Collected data
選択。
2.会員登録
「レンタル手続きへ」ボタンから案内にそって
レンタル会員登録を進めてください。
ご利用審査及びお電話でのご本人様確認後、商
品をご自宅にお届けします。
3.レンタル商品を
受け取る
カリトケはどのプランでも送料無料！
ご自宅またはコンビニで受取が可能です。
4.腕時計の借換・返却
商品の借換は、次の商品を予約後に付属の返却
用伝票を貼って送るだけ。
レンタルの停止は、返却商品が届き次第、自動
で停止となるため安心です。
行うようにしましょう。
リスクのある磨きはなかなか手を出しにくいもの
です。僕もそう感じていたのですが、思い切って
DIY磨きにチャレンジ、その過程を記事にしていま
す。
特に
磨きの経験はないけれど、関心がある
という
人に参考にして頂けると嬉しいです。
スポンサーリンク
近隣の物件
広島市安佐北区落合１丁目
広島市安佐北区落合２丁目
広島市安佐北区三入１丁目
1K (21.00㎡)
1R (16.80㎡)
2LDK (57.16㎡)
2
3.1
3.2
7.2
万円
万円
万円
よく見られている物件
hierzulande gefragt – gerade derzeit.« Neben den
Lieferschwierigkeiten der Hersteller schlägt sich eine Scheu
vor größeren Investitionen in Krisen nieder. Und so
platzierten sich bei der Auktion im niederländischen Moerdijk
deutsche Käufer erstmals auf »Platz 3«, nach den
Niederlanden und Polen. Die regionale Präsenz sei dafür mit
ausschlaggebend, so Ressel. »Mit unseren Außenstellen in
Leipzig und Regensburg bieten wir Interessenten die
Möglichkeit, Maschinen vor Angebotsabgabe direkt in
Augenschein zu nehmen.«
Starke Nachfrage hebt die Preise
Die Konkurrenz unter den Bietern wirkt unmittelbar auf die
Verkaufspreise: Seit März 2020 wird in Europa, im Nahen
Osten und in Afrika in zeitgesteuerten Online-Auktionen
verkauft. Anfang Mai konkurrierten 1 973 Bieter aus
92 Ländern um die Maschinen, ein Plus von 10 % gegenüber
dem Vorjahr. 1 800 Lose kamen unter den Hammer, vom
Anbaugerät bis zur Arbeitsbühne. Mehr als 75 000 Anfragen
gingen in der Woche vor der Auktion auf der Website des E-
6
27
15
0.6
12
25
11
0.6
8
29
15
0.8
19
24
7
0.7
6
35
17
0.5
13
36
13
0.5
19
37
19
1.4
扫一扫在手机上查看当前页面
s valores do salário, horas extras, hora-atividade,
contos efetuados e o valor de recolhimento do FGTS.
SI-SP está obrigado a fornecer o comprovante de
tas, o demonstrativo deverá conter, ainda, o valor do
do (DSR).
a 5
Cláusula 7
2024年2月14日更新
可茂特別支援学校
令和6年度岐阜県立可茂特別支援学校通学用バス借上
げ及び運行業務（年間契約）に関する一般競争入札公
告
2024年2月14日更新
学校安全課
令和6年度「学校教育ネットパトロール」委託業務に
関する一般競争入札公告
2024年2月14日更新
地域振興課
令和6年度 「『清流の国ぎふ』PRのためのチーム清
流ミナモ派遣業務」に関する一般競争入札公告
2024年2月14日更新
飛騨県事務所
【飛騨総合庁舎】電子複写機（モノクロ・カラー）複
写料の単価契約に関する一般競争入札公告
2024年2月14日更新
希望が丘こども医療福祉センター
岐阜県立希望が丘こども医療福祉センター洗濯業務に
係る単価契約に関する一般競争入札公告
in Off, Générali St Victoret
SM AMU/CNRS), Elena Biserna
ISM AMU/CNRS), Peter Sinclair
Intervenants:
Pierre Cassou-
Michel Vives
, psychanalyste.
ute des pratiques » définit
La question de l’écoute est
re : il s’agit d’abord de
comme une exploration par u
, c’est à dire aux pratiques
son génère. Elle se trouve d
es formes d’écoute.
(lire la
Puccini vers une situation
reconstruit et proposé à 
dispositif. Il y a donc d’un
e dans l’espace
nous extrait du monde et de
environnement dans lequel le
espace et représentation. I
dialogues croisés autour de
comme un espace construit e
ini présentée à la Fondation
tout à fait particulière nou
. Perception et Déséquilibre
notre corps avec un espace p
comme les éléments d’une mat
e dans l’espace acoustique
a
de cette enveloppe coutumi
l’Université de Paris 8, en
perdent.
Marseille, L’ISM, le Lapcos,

## EXERCISE GOAL:
The lines to set down, exactly and with both ends included, run from the one containing "dire aux pratiques" to the last line of the data above.

## SOLUTION:
, c’est à dire aux pratiques
son génère. Elle se trouve d
es formes d’écoute.
(lire la
Puccini vers une situation
reconstruit et proposé à 
dispositif. Il y a donc d’un
e dans l’espace
nous extrait du monde et de
environnement dans lequel le
espace et représentation. I
dialogues croisés autour de
comme un espace construit e
ini présentée à la Fondation
tout à fait particulière nou
. Perception et Déséquilibre
notre corps avec un espace p
comme les éléments d’une mat
e dans l’espace acoustique
a
de cette enveloppe coutumi
l’Université de Paris 8, en
perdent.
Marseille, L’ISM, le Lapcos,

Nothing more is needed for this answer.